Assigned task:
Could you give the entries back exactly as they stand, minus any pictures?

────────────────

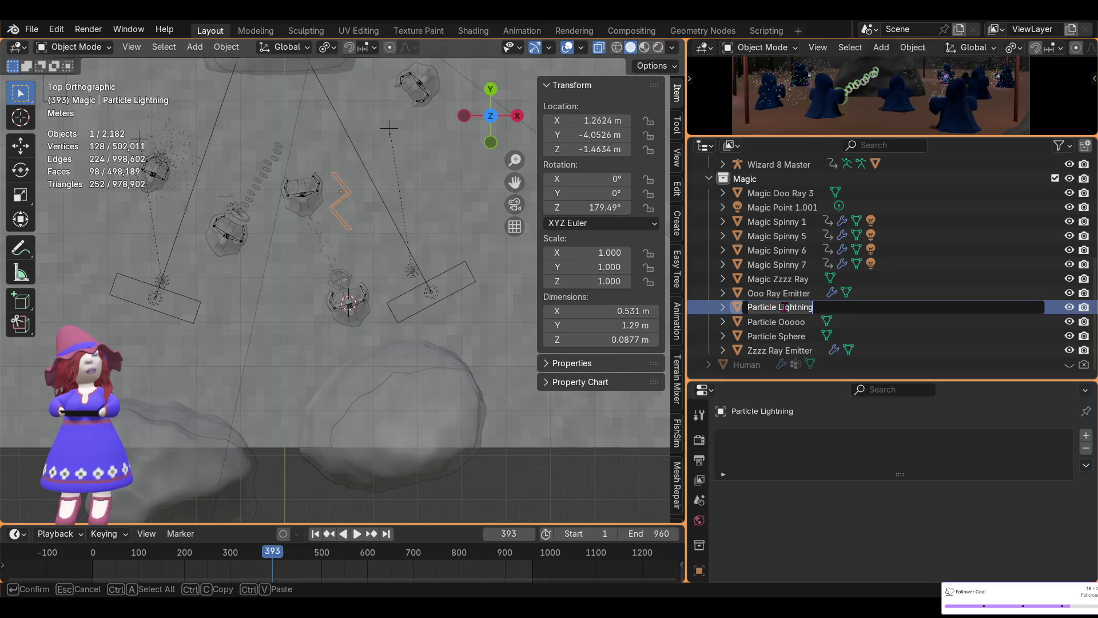
{"action": "double_click", "coordinate": [777, 307]}
{"action": "key", "text": "BackSpace"}
{"action": "key", "text": "BackSpace"}
{"action": "key", "text": "BackSpace"}
{"action": "type", "text": "Zzzz"}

────────────────

Task answer:
{"action": "double_click", "coordinate": [777, 307]}
{"action": "key", "text": "BackSpace"}
{"action": "key", "text": "BackSpace"}
{"action": "key", "text": "BackSpace"}
{"action": "type", "text": "Zzzz"}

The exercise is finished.